One of the fundamental principles of the CMMI is the implementation of a standard set of processes across the organisation, continually improved based on objective, measured feedback. In particular, the CMMI recommends the key practice of Causal Analysis and Resolution: identify causes of defects and errors and take action to prevent them from occurring in the future, improving quality and productivity by proactively preventing the introduction of defects into a product.
Strategic QA is an example implementation of Causal Analysis and Resolution and should be considered by all organisations aiming for CMMI level 3 certification (and above).
Capturing error and defect data across the organisation
The data necessary for the metrics mentioned previously must be captured when faults are identified. This process is facilitated by the rollout of an enterprise change management (ECM) solution for consistent fault tracking. Web-based solutions provide customisable forms to collect the relevant data for each fault. By providing a user-friendly interface with drop-down list boxes, organisations can ensure that quality feedback is easy for users to provide.
Information to be collected for each error or defect should include:
- fault description;
- category;
- the phase in which the fault found;
- how the fault was found;
- the phase in which the fault introduced (captured after analysis);
- the phase in which the fault should have been detected;
- the cost of the fault.
ECM solutions produce the forms, processes, metrics, reports and graphs necessary to capture, summarise and analyse the data for Strategic QA. They enable organisations to view which links of their process are the weakest and where to focus process improvement budgets.

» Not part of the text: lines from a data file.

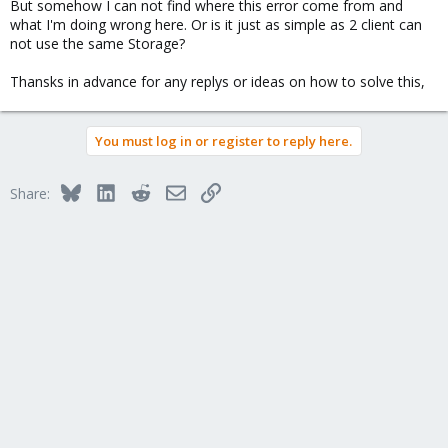
But somehow I can not find where this error come from and
what I'm doing wrong here. Or is it just as simple as 2 client can
not use the same Storage?
Thansks in advance for any replys or ideas on how to solve this,
You must log in or register to reply here.
Bluesky
LinkedIn
Reddit
Email
Link
Share:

Deploying across the enterprise
To successfully improve the way they produce software, organisations need to capture error and defect data in a consistent, centralised fashion. ECM, the cornerstone for sustainable compliance as well as causal analysis and resolution, enables organisations to implement a repeatable, documented and reliable process for capturing both fault data and change requests of all types, on software and hardware, from customers and the internal teams, urgent and minor.
Naturally, an organisation wishing to deploy and enforce an ECM solution must verify that it is scalable to its needs, user-friendly, flexible enough to implement a process that reflects the corporate culture and solves the identified challenges. The solution must also be capable of providing a common, consistent process across the organisation. Products that provide out-of-the-box, industry-proven processes are a natural choice for low-risk deployment.
Strategic QA at Renesas
Renesas Design France, a subsidiary of Renesas Technology Corporation, a joint venture between Hitachi and Mitsubishi Semiconductors, is one of the world's leading semiconductor system solutions providers. Renesas Design France deployed an ECM solution to manage all change requests and bug reports, as a key step of the process improvement initiative.
For each bug report, Renesas Design France captures the development phase in which the error was found and, upon resolution, also indicates the phase in which the error could have been avoided. This causal analysis enables the company to identify the process areas where improvement will deliver the highest ROI. Metric history allows development staff to predict the number of bugs a program will have, based on the number of requirements, before design even takes place.
'This level of insight would be impossible to implement in most other tools,' Stéphane Thomas, quality manager at Renesas Design France, said. 'With Six Sigma metrics on Defect Containment Effectiveness and Defect Screening Effectiveness, Renesas Design France is able to continually improve its organisational development process.'
Summary
Strategic QA allows organisations to reduce costs, improve quality and increase reliability of planning. ECM solutions are particularly critical for organisations implementing a SOA strategy, with its promise of being able to adjust to change.